Known as Austin’s first park, this 84-acre public green space has a rich history spanning from ancestral native civilizations to the city’s founding mothers and fathers; its popularity endures with Austinites today. The first phase of the park’s rehabilitation, preservation, and enhancement, completed in collaboration with Ten Eyck Landscape Architects and Mell Lawrence Architects, affects the park’s southernmost tip, affectionately referred to as its “recreational heart and cultural soul” and is the first phase to be implemented from the Master Plan.
Built in the 1920s, the Tudor Cottage is one of the earliest park facility buildings constructed in Austin and sits on a bluff overlooking the southern end of the park. Originally built as a restroom, the cottage was transformed into an ideally-situated event space given its close proximity to park activities. Interior walls were removed to open the space up into a single room, and a new roof structure allows a vaulted ceiling to create a more expansive sense of space while maintaining its original structure. A north-facing glazed opening connects the interior to a large terrace overlooking the park.
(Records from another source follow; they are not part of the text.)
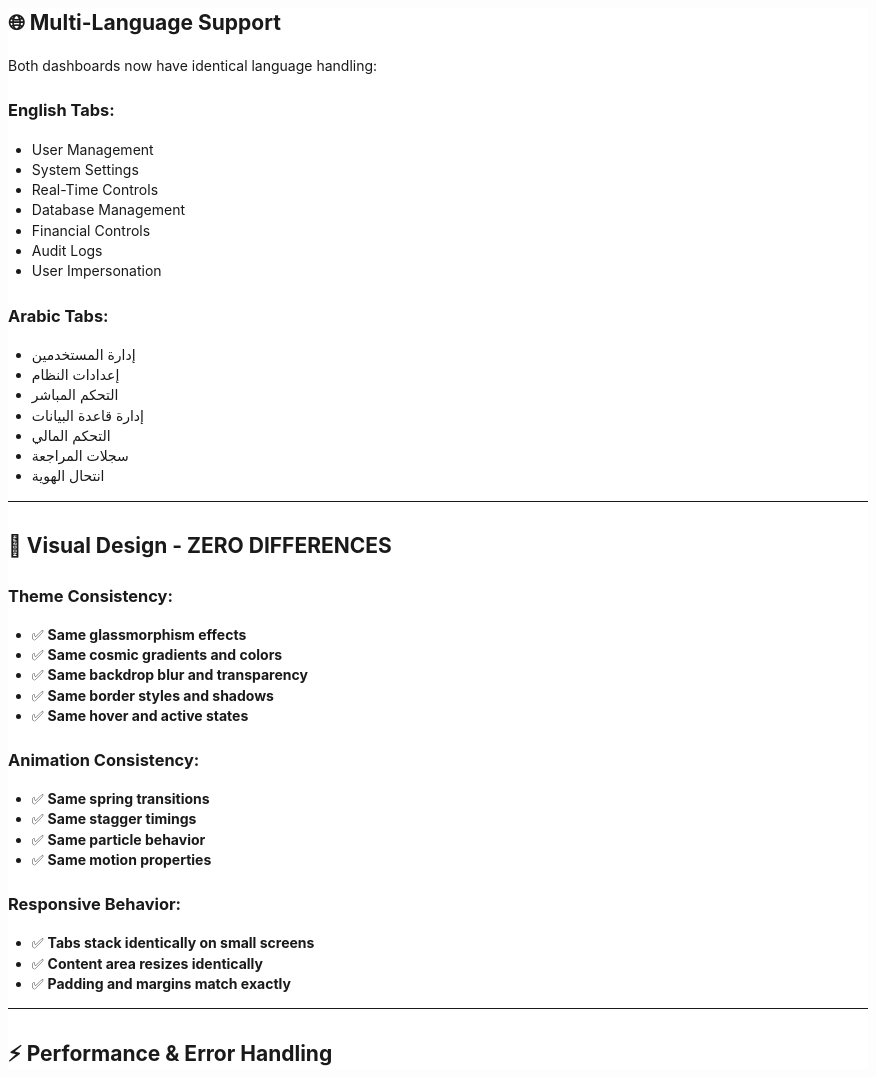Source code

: 
## 🌐 **Multi-Language Support**

Both dashboards now have identical language handling:

### **English Tabs:**
- User Management
- System Settings  
- Real-Time Controls
- Database Management
- Financial Controls
- Audit Logs
- User Impersonation

### **Arabic Tabs:**
- إدارة المستخدمين
- إعدادات النظام
- التحكم المباشر
- إدارة قاعدة البيانات
- التحكم المالي
- سجلات المراجعة
- انتحال الهوية

---

## 🎨 **Visual Design - ZERO DIFFERENCES**

### **Theme Consistency:**
- ✅ **Same glassmorphism effects**
- ✅ **Same cosmic gradients and colors**
- ✅ **Same backdrop blur and transparency**
- ✅ **Same border styles and shadows**
- ✅ **Same hover and active states**

### **Animation Consistency:**
- ✅ **Same spring transitions**
- ✅ **Same stagger timings**
- ✅ **Same particle behavior**
- ✅ **Same motion properties**

### **Responsive Behavior:**
- ✅ **Tabs stack identically on small screens**
- ✅ **Content area resizes identically**
- ✅ **Padding and margins match exactly**

---

## ⚡ **Performance & Error Handling**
Located on the park’s western edge near the cottage, two new buildings serve to support the park. With walls of steel mesh for ivy to overgrow, the buildings tuck into the slope of the hill and gently recede into the background. The tree-covered hillside inspired the buildings’ muted material palette of vertical board formed concrete and weathering steel, where the patina will develop with time. A restroom building is organized like a classic dog-trot, with the vanities in the breezeway, looking through the building into the woods beyond. The storage building opens up to a new courtyard connecting the two buildings, where park goers and volunteers can congregate. With amphitheater-like seating built into the hillside, this space is the perfect spot to organize park volunteer workdays or just rest in the shade.